▶ Kutipan Teks:
========
Sementara itu, kenyataan bahwa akad perkawinan dalam ijab disyaratkan menggunakan kata-kata kawin atau nikah adalah didasarkan pada adanya nash yang menunjukkan hal itu. Allah Swt. berfirman:

Kami telah mengawinkan kamu dengan dia. (QS al-Ahzâb [33]: 37)

Janganlah kalian menikahi wanita-wanita yang telah dinikahi oleh ayah-ayah kalian. (QS an-Nisâ’ [4]: 22)

Di samping itu, Ijma sahabat juga menunjukkan hal yang sama.
Syarat lain adalah adanya kesatuan atau kesamaan majelis tempat berlangsungnya proses ijab dan qabul, karena hukum majelis adalah hukum yang terkait dengan akad. Dalam akad, jika kedua belah pihak yang berakad telah berpisah sebelum dilakukan qabul, maka ijabnya dipandang batal, karena ijab tidak ada artinya tanpa adanya qabul. Berpalingnya salah seorang yang berakad pada kondisi semacam ini menunjukkan isyarat adanya perpisahan sehingga tidak ada lagi proses qabul. Hal yang sama berlaku jika salah satu pihak yang berakad disibukkan oleh hal-hal yang dapat mengganggu atau memutuskan akad, karena hal itu juga dapat memalingkan sehingga melalaikan proses qabul.
Syarat lainnya lagi adalah keharusan kedua belah pihak yang berakad untuk mendengar ucapan satu sama lain dan sekaligus mengerti atau memahaminya, karena keduanya tentu menghendaki agar akad perkawinan sesuai dengan pemahamannya terhadap ucapan masing-masing. Atas dasar ini pula, qabul dijadikan sebagai jawaban atas ijab, sementara ijab sendiri merupakan seruan dari salah satu pihak yang berakad agar diterima oleh pihak lainnya. Dengan demikian, jika kedua belah pihak tidak saling memahami, maka tidak dianggap adanya seruan, dan tidak dianggap pula adanya qabul terhadap seruan tersebut. Artinya, fakta semacam ini tidak dipandang sebagai ijab dan qabul.
========
▶ Bahan Kajian:
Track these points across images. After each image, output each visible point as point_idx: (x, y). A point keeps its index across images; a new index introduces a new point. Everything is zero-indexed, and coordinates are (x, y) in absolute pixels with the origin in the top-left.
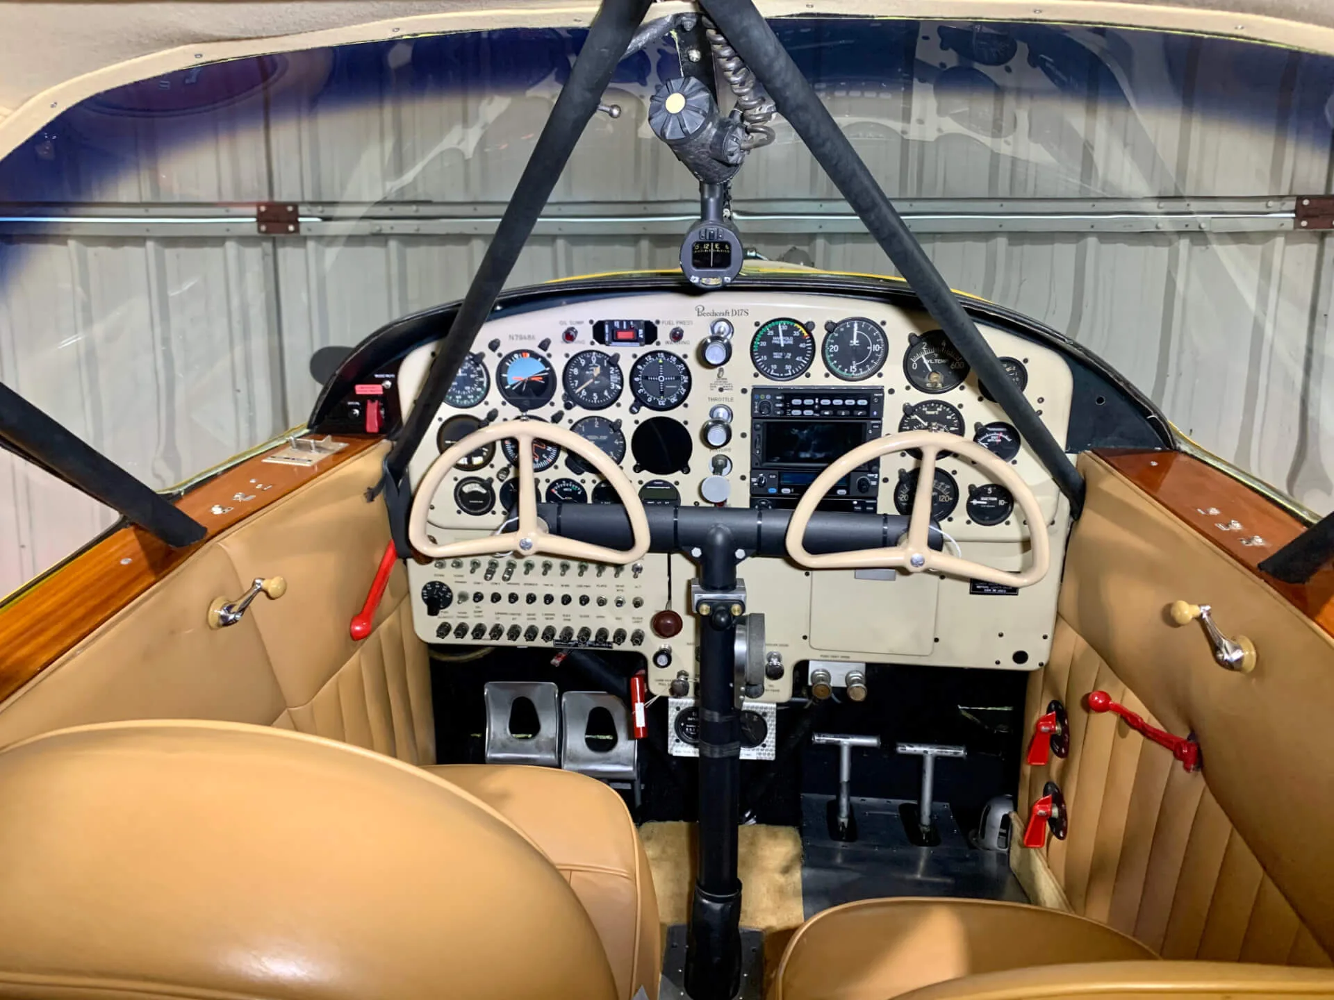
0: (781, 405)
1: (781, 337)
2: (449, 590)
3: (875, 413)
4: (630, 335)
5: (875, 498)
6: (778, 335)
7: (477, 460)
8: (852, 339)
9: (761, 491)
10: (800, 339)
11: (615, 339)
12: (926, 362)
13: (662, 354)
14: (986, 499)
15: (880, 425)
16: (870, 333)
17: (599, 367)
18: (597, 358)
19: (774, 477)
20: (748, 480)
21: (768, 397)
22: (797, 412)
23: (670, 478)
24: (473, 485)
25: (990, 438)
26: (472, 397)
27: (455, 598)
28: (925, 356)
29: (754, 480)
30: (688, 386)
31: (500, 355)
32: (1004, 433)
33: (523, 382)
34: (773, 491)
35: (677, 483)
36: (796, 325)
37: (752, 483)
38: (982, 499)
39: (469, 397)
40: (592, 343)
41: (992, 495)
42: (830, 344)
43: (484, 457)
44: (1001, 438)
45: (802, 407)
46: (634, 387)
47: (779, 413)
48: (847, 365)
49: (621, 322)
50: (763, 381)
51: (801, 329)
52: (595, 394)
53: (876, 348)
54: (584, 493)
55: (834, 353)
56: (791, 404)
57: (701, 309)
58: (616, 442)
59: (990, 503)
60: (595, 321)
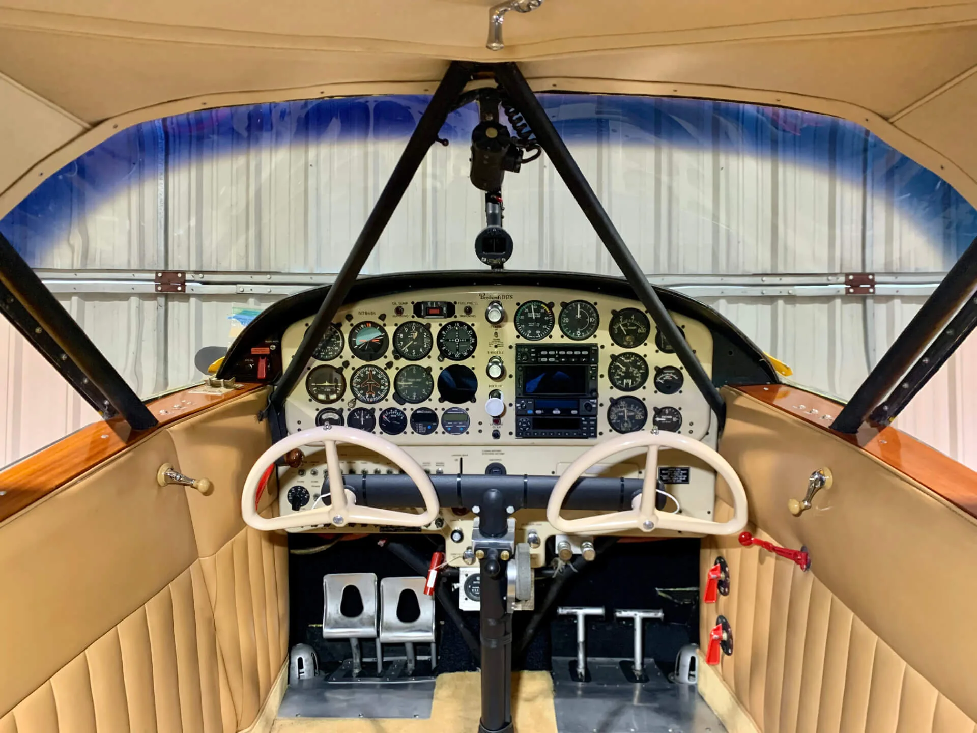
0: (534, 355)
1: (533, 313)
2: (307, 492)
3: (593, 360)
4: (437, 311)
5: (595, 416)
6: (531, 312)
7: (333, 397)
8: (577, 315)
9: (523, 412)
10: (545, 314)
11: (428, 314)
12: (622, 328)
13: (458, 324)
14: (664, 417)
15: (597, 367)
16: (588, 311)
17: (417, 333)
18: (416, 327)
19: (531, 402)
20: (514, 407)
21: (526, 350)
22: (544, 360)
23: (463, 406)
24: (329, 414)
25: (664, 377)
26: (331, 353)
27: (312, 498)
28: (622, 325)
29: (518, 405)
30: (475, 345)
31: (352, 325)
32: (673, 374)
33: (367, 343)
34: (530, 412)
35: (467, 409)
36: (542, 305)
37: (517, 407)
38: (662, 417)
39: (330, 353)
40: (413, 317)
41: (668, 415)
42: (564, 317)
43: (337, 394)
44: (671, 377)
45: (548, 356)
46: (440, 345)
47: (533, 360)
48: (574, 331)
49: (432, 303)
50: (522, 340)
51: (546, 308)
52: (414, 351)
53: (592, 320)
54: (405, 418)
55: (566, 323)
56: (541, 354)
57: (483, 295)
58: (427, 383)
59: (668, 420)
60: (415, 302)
========
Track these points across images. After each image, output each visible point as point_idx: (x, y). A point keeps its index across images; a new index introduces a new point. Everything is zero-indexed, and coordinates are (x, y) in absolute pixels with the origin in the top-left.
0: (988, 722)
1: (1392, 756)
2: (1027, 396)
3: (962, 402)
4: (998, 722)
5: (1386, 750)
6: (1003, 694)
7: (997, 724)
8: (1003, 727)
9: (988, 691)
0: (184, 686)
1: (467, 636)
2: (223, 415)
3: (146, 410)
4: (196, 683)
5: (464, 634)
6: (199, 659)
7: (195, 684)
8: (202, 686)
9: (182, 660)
========
▶ Telaah Materi:
1/ Jawablah pertanyaan berikut berdasarkan teks tentang syarat akad nikah:
(a) Ayat mana yang dikutip untuk kalimat "Kami telah mengawinkan kamu dengan dia"?
(b) Bagaimana status ijab jika kedua pihak yang berakad berpisah sebelum qabul dilakukan?
(c) Apa yang dijadikan sebagai jawaban atas ijab?
2/ Bisakah Anda melanjutkan teks tentang syarat akad nikah ini, dimulai setelah kalimat terakhirnya?
Entri-entri di atas tidak dipakai dalam pengerjaan apa pun.

▶ Jawaban Tiap Tugas:
1/
(a) QS al-Ahzâb [33]: 37.
(b) Ijabnya dipandang batal.
(c) Qabul.

2/
Di samping itu, dalam akad tidak boleh ada kontradiksi antara ijab dan qabul, karena sesungguhnya qabul tidak diakui kecuali jika hal itu telah menunjukkan pada adanya penerimaan atas seluruh perkara yang dimaksudkan dalam ijab. Jika terdapat unsur ketidaksepakatan terhadap apa saja yang dimaksudkan di dalam ijab, berarti tidak ada proses penerimaan, sehingga qabul pun tidak dianggap ada.
Pada kenyataannya, syariat Islam telah membolehkan salah seorang yang berakad mengawini pihak lain. Akan tetapi, jika ada indikasi larangan dari syariat terhadap suatu akad, maka akad tersebut tidak boleh dilakukan. Ketentuan ini dilihat dari segi pelaksanaan akad.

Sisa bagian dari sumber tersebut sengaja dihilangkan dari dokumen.